この枠組みの中には、本人を苦しめる方向にはたらくものもあります。たとえば「自分はいつか見捨てられる」「自分は人より劣っている」「気を抜くと失敗する」といった根深い思い込みです。こうした思い込みは、職場では次のような形で表れることがあります。
- 過剰に他者の評価を気にする:上司や同僚の何気ない一言に強く反応し、長く引きずってしまう。
- 自信のなさ:十分な力があっても「自分にはできない」と感じ、挑戦や発言をためらう。
- 自分を後回しにする:頼まれごとを断れず抱え込み、負担が限界を超えてしまう。
- 過度に自分や他人を追い詰める:完璧を求めすぎて余裕を失い、ミスを過剰に責める。
こうした傾向は、本人の性格の問題として片づけられがちですが、その背景には本人にもコントロールしにくい根深い枠組みがあることがあります。人事・管理職がこの点を理解しておくと、「なぜあの人はこうなのか」と決めつけるのではなく、配慮ある対応を取りやすくなります。
職場でできること・できないこと
長年かけて形づくられた心の枠組みは、職場のはたらきかけだけで変えられるものではありません。職場の役割は、本人を変えようとすることではなく、本人が安心して力を発揮できる環境を整え、必要なときに専門の支援へつなぐことです。

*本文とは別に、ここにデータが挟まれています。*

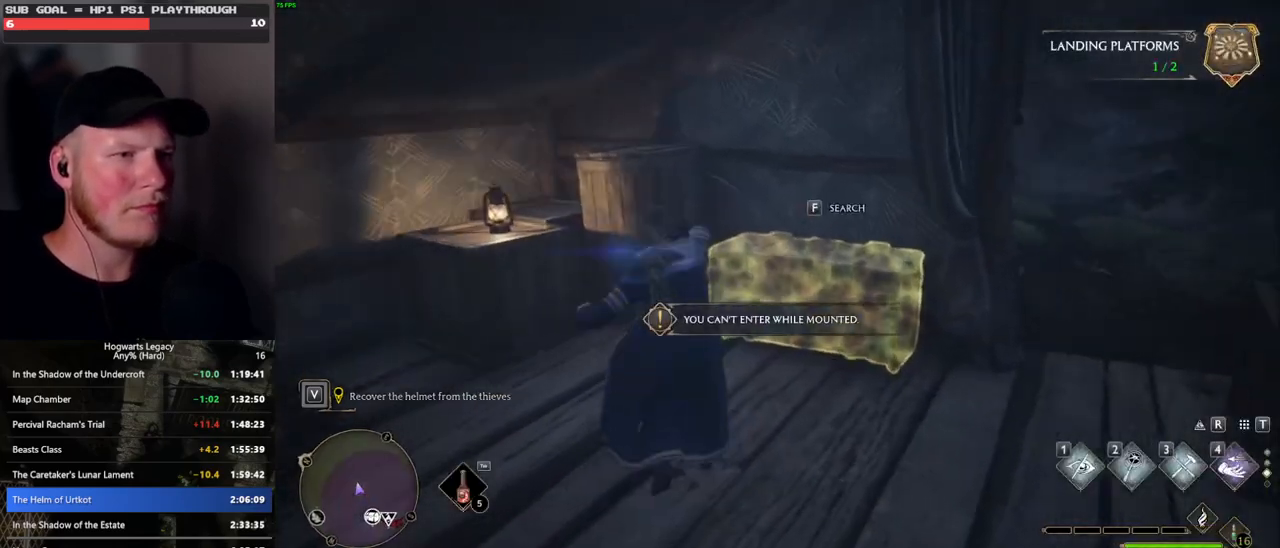
{"keys": ["w"], "mouse": [], "events": []}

具体的には、評価を一方的に突きつけるのではなく根拠とともに丁寧に伝える、頑張りや成果を言葉にして認める、業務量や役割を本人と相談しながら調整する、相談しやすい接点を保つ——といった日々の関わりが、本人の負担を和らげます。一方で、本人の生きづらさそのものに踏み込んだ助言や、過去の生育環境に立ち入った話は、職場が担う役割を超えています。こうした深い部分のケアは、専門のカウンセラーや医療機関の領域であることを理解しておく必要があります。
専門の支援へつなぐ視点
本人が長く生きづらさを感じ、対人関係や仕事に支障が出ている場合は、専門家による継続的な支援が有効なことがあります。心理の専門家は、本人が抱える根深い思い込みに本人と一緒に向き合い、より生きやすい考え方や対処を身につけていく手助けをします。こうした取り組みには時間がかかることも多く、職場が短期間で結果を期待するものではありません。

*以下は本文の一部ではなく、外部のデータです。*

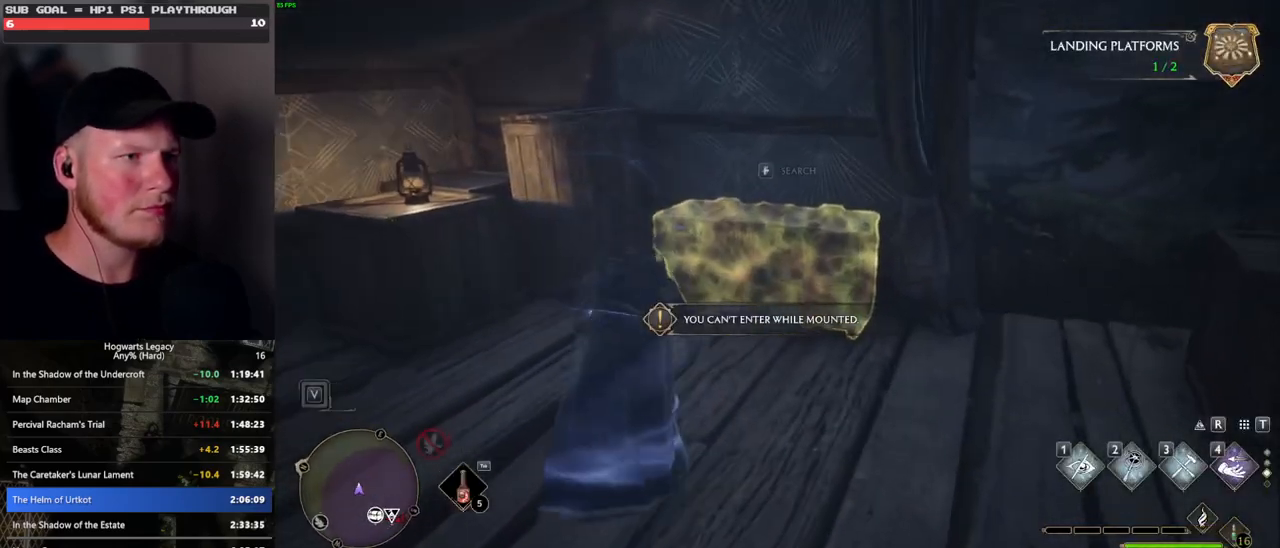
{"keys": [], "mouse": [], "events": [[200, "w", "up"], [250, "f", "down"], [366, "f", "up"]]}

人事・管理職としては、「相談することは特別なことではない」というメッセージを社内に浸透させ、社内の相談窓口や産業医、専門のカウンセラーへつながる導線を整えておくことが大切です。職場が安心して働ける土台を提供し、深い部分のケアは専門家に委ねる——この役割分担を意識することで、生きづらさを抱える従業員を無理なく支えていくことができます。